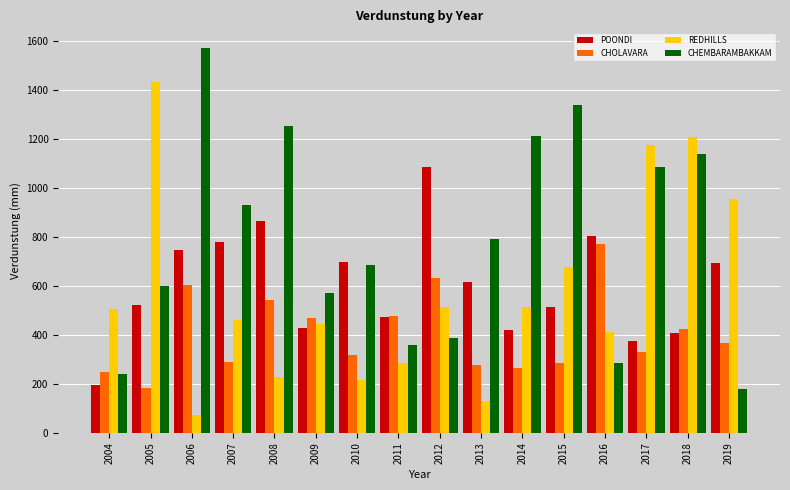

Which series changed the most between 2004 and 2010?

POONDI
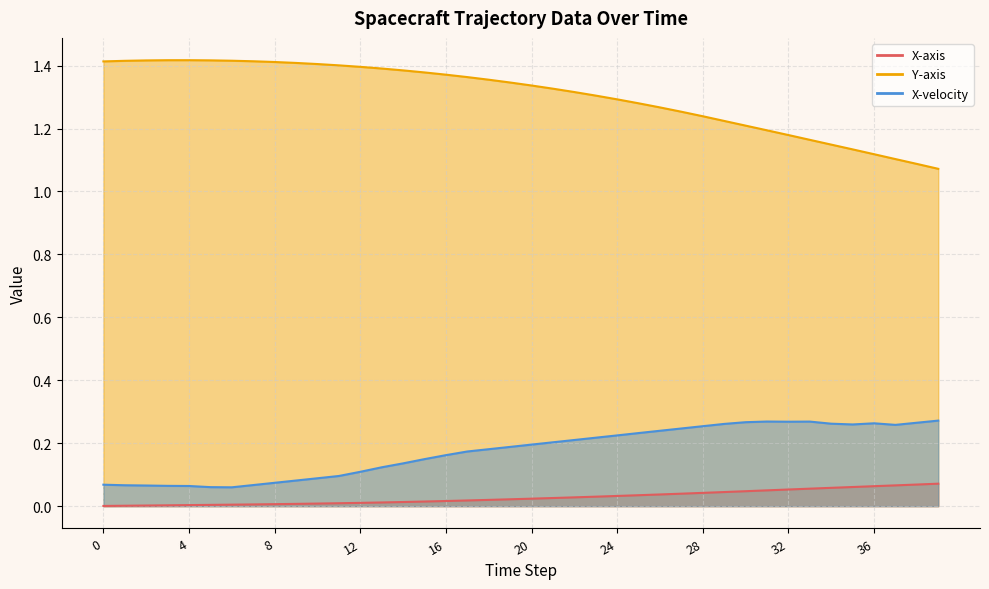

Reading left to right, extract all data points from this chart.

X-axis: 0=0.0	1=0.0	2=0.0	3=0.0	4=0.0	5=0.0	6=0.0	7=0.0	8=0.0	9=0.0	10=0.0	11=0.0	12=0.0	13=0.0	14=0.0	15=0.0	16=0.0	17=0.0	18=0.0	19=0.0	20=0.0	21=0.0	22=0.0	23=0.0	24=0.0	25=0.0	26=0.0	27=0.0	28=0.0	29=0.0	30=0.0	31=0.1	32=0.1	33=0.1	34=0.1	35=0.1	36=0.1	37=0.1	38=0.1	39=0.1
Y-axis: 0=1.4	1=1.4	2=1.4	3=1.4	4=1.4	5=1.4	6=1.4	7=1.4	8=1.4	9=1.4	10=1.4	11=1.4	12=1.4	13=1.4	14=1.4	15=1.4	16=1.4	17=1.4	18=1.4	19=1.3	20=1.3	21=1.3	22=1.3	23=1.3	24=1.3	25=1.3	26=1.3	27=1.3	28=1.2	29=1.2	30=1.2	31=1.2	32=1.2	33=1.2	34=1.1	35=1.1	36=1.1	37=1.1	38=1.1	39=1.1
X-velocity: 0=0.1	1=0.1	2=0.1	3=0.1	4=0.1	5=0.1	6=0.1	7=0.1	8=0.1	9=0.1	10=0.1	11=0.1	12=0.1	13=0.1	14=0.1	15=0.1	16=0.2	17=0.2	18=0.2	19=0.2	20=0.2	21=0.2	22=0.2	23=0.2	24=0.2	25=0.2	26=0.2	27=0.2	28=0.3	29=0.3	30=0.3	31=0.3	32=0.3	33=0.3	34=0.3	35=0.3	36=0.3	37=0.3	38=0.3	39=0.3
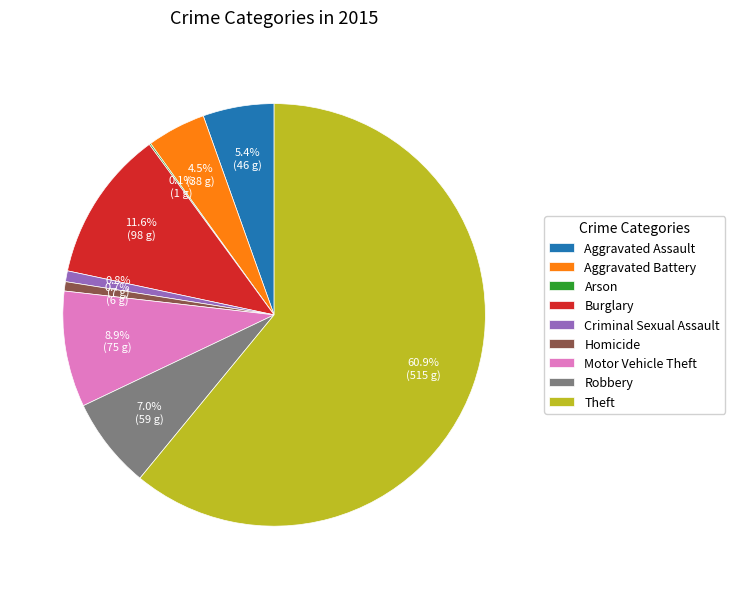

Which category has the biggest portion of the pie?

Theft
^^^^
**PROBLEM REQUIREMENTS:** Locate every line above that contains the string "Which" and copy each of those lines in full. Match case exactly.

**WRITTEN RESPONSE:**
Which series changed the most between 2004 and 2010?
Which category has the biggest portion of the pie?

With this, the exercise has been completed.